I completely, whole-heartedly, 110-percentedly, agree with you that simply annointing yourself morally superior is silly. One's morality should be constantly open to criticism and revision. But I do think it is possible to confidently make moral judgments about certain human rights (a woman's testimony in court should be equal to that of a man, not 1/3, chopping off thief's hands is worse than probation, preventing women from going to school is worse than allowing them education etc, etc, etc.)

As for Hitchens and just how strongly he feels about the establishment clause... He wrote a biography on Thomas Jefferson, largely because Jefferson wrote what Hitches considers the one of the most revolutionary laws ever passed, the Virginia Statute for Religious Freedom (Jefferson considered it one of his greatest accomplishments, insisting that it be enshrined on his gravestone). He drafted it after a group of persecuted Virginia Baptists asked for protection to practice their religion freely, and the statute became the basis for both the Establishment Clause and the Free Excercise clause of the First Amendment.

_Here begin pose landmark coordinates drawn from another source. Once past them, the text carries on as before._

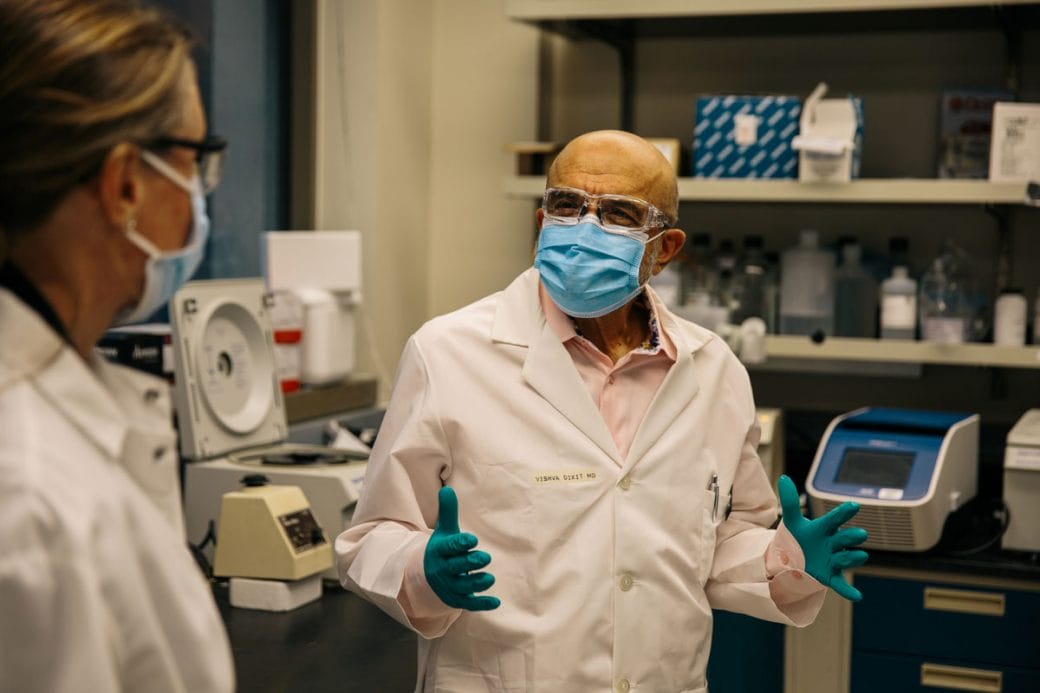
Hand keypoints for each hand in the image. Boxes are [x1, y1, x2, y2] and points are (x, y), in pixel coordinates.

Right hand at [423, 486, 500, 610]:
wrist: (426, 577)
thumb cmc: (442, 550)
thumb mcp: (444, 531)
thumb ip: (448, 512)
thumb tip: (447, 489)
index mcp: (440, 551)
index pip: (449, 547)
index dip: (460, 544)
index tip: (472, 539)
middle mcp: (443, 570)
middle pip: (456, 567)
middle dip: (470, 563)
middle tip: (485, 558)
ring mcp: (450, 586)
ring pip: (463, 586)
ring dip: (477, 583)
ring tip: (490, 578)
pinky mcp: (457, 599)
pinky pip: (470, 604)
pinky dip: (482, 604)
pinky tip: (496, 603)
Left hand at [777, 474, 868, 601]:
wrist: (795, 560)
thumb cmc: (800, 538)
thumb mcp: (792, 521)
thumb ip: (790, 502)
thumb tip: (783, 478)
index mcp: (824, 529)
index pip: (834, 518)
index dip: (843, 512)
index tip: (854, 505)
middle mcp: (833, 544)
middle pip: (844, 539)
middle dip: (852, 537)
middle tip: (860, 534)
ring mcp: (834, 560)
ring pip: (846, 559)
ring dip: (853, 558)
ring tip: (861, 556)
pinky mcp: (831, 576)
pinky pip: (841, 584)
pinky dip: (849, 591)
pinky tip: (857, 596)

So Hitchens vociferously supports the freedom to exercise of whatever personal belief you may hold, and is a defender of one's right to shout it to whomever you please. It's why the Cordoba House controversy was a no-brainer for him.

Paradoxically, secular societies with church/state separation typically experience low levels of religious conflict. It's also why America became one of the most religious countries in the world, as a veritiable marketplace of beliefs sprung up to compete with each other in the absence of a state-mandated religion.

Big Myk said...

James -- You've made a point with which I totally agree: the consequences of inaction are equally as important as the consequences of action. In the Confiteor we ask forgiveness "for what I have done, and what I have failed to do...." One of Pop's great lines was "generally my sins of omission are greater than my sins of comission." We all know about Chamberlain and Munich. Although, I'm not all that convinced of your Iraq as Congo scenario. The fact is: there are many perils both in acting and not acting.

Iraq is actually faring well beyond my wildest dreams, but it's fair to say that the jury is still out.

But I read an article not too long ago about a study by political scientists Andrew Enterline and J. Michael Greig. See Against All Odds? Historical Trends in Imposed Democracy & the Future of Iraq & Afghanistan. They made a detailed examination of 41 cases where one nation has tried to impose democracy on another.

Strong democracies, such as the ones set up in Germany and Japan, turned out to be outliers. Half failed before their 30th year. Only 30 percent experience a long-term strengthening of their democratic institutions. And where there was failure, that failure reduced the likelihood and durability of any subsequent democratic experience. These figures should at least give one pause before any invasion. If democracy does not take hold in Iraq, what is the value of all those civilian lives.

But, nevertheless, I think we agree on the basics. Good intentions do not excuse bad action, and inaction doesn't get you off the hook, either.